Un certain nombre de cas ont également été rapportés dans lesquels les enfants de ces familles ont été contraints de choisir des carrières alternatives dans le cercle dit « extérieur » du service public, comme la profession d’enseignant au sein du système éducatif national, où l’imposition de règles de sécurité était relativement moins sévère. Certains de ces épisodes mettent également en évidence les différences entre les écoles publiques (écoles dirigées par l’État) et les écoles privées (c’est-à-dire gérées par des groupes religieux chrétiens ou bouddhistes ou par d’autres secteurs privés) en ce qui concerne les perspectives de carrière des personnes ayant des antécédents familiaux politiquement non normatifs.
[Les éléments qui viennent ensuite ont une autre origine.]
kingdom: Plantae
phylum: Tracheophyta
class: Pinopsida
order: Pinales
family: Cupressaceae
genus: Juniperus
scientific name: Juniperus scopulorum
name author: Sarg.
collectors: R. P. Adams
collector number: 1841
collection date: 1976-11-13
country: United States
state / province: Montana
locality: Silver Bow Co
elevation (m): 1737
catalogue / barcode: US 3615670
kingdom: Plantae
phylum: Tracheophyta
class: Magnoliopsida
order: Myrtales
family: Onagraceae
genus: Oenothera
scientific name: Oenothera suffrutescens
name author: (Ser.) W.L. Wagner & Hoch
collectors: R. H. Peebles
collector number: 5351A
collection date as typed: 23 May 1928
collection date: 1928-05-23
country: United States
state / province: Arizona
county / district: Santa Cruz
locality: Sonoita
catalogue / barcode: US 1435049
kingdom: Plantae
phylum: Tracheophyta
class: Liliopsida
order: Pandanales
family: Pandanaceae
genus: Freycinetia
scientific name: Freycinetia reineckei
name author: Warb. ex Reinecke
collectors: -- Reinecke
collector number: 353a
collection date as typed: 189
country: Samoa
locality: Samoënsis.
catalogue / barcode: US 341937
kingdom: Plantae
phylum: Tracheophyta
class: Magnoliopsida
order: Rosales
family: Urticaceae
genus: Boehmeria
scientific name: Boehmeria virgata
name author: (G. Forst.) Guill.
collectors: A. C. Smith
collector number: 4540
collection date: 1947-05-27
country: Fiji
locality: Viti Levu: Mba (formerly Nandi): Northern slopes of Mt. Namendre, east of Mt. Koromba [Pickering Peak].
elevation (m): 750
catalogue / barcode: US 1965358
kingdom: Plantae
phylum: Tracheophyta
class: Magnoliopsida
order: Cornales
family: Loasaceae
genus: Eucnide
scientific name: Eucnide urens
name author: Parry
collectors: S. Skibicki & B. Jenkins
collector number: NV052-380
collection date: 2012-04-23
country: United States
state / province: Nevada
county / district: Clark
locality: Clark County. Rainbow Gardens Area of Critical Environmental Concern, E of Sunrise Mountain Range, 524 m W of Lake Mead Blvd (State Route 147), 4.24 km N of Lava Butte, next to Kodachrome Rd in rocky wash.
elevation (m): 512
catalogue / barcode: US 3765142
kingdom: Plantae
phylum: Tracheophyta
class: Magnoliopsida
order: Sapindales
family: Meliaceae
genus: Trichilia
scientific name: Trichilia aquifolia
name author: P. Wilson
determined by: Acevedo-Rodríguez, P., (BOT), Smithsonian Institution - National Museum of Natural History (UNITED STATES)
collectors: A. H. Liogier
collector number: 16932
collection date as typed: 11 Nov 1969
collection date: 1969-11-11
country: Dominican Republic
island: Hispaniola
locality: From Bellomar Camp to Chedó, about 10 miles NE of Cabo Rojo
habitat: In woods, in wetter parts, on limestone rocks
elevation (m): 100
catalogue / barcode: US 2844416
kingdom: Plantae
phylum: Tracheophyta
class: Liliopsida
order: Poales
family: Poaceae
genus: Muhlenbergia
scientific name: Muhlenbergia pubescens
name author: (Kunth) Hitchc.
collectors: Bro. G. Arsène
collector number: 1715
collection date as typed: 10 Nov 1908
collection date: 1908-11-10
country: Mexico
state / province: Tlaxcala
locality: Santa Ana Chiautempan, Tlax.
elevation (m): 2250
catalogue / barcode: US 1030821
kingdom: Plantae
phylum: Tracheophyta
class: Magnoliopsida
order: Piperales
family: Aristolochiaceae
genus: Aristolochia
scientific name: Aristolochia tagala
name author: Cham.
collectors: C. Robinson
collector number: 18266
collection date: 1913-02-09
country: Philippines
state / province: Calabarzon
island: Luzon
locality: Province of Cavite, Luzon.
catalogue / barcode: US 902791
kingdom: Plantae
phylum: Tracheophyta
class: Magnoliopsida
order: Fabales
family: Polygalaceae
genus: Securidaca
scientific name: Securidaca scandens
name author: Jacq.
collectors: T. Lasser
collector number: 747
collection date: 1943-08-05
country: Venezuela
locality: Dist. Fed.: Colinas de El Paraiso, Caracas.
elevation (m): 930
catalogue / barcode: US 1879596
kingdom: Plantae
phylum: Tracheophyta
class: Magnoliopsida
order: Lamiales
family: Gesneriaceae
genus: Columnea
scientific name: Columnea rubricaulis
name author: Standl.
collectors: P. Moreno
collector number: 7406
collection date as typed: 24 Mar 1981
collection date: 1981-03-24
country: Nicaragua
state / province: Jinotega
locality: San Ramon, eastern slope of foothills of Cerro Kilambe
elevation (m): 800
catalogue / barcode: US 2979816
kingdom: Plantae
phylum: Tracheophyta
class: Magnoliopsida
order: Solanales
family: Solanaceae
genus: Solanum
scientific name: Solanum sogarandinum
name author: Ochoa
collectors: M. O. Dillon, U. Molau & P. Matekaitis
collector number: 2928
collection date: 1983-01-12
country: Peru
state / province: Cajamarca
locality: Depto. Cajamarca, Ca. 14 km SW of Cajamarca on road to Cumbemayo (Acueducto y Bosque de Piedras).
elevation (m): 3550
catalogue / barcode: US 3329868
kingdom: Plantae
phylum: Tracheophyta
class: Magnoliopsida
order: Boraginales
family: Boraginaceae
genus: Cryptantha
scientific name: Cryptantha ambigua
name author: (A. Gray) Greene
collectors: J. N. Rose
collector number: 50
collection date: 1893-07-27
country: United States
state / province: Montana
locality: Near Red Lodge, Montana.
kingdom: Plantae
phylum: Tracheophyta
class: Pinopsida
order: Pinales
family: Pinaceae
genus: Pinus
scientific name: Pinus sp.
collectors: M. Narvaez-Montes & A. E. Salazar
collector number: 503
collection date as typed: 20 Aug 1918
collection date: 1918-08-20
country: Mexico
En outre, il est suggéré que cet aspect de la règle yŏnjwaje explique la proportion relativement élevée de ces personnes dans le monde littéraire sud-coréen, qui, à leur tour, ont joué un rôle central dans les années 1990 en exposant l’histoire jusqu’alors inédite de la guerre de Corée sous des formes fictives et semi-fictives, s’écartant radicalement du récit national dominant existant.”
Heonik Kwon, After the Korean War. An intimate history, Cambridge University Press, 2020.